There is one circumstance that will not work though. If the model authors on Hugging Face require some sort of login or accepting a license or it's a private model, then you won't be able to use this new process and instead will have to follow the older process.
The challenge here is that you have to find the template to use. Once you do, you can download the gguf file, specify the file in the FROM directive, then add the template to the file. Huggingface seems to have come up with a great way to convert jinja2 templates into what Ollama uses. Hopefully that will find it's way into Ollama as well and we don't have to specify a template if it is defined in the model weights file. But looking around, many models don't have the template defined in the model anyway.

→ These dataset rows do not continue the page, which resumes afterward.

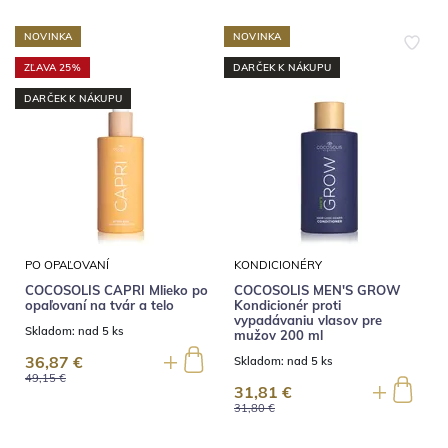
NOVINKA
NOVINKA
ZĽAVA 25%
DARČEK K NÁKUPU
DARČEK K NÁKUPU
PO OPAĽOVANÍ
KONDICIONÉRY
COCOSOLIS CAPRI Mlieko po
COCOSOLIS MEN'S GROW
opaľovaní na tvár a telo
Kondicionér proti
vypadávaniu vlasov pre
Skladom:
nad 5 ks
mužov 200 ml
36,87 €
Skladom:
nad 5 ks
49,15 €
31,81 €
31,80 €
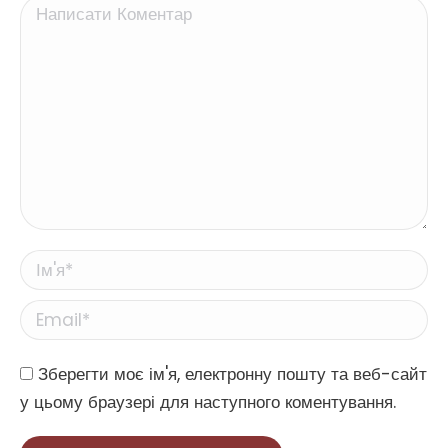
Написати Коментар
Ім'я *
Email *
Website
Зберегти моє ім'я, електронну пошту та веб-сайт
у цьому браузері для наступного коментування.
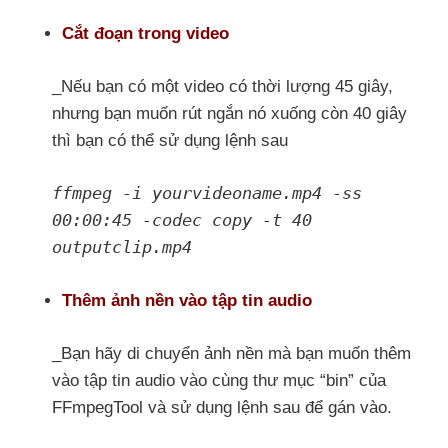
Cắt đoạn trong video
_Nếu bạn có một video có thời lượng 45 giây,
nhưng bạn muốn rút ngắn nó xuống còn 40 giây
thì bạn có thể sử dụng lệnh sau
ffmpeg -i yourvideoname.mp4 -ss
00:00:45 -codec copy -t 40
outputclip.mp4
Thêm ảnh nền vào tập tin audio
_Bạn hãy di chuyển ảnh nền mà bạn muốn thêm
vào tập tin audio vào cùng thư mục “bin” của
FFmpegTool và sử dụng lệnh sau để gán vào.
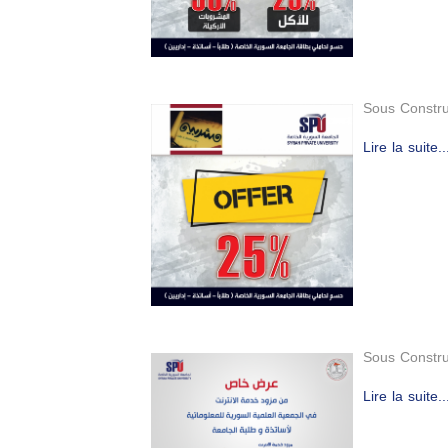
Sous Constru
Lire la suite..
Sous Constru
Lire la suite..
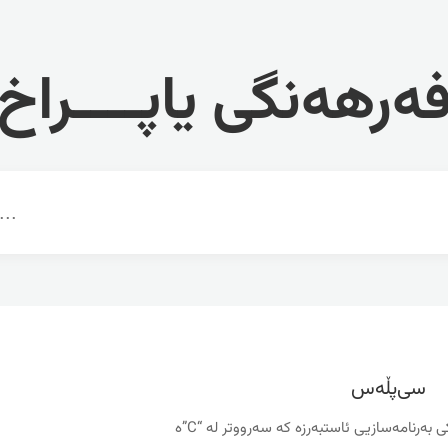
ەرهەنگی یاپــــراخ
سی‌‌پڵه‌س
ی به‌رنامه‌سازیی ئاستبه‌رزه‌ که‌ سه‌رووتر له‌ “C”ه‌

So how do we see if the template is defined in the weights file? let's take a look at supernova. Next to every gguf file is a little button with two g's. Scroll down and you will find tokenizer.chat_template. That is the template, but its probably going to be in jinja2 format, whereas ollama uses gotemplates. It's a different format. Optionally the maker of the model can add a template file with the template in gotemplate format and it will get added to the model. They can also add a file called system that will set the system prompt and params which will set the parameters.
I am assuming that in order to get this to work, Huggingface has created a new ollama registry that grabs files from huggingface. It's a really cool implementation and I am super excited by this. A huge number of issues in the ollama github are for folks asking for a model to get added to the ollama registry, and this probably solves a lot of them right away.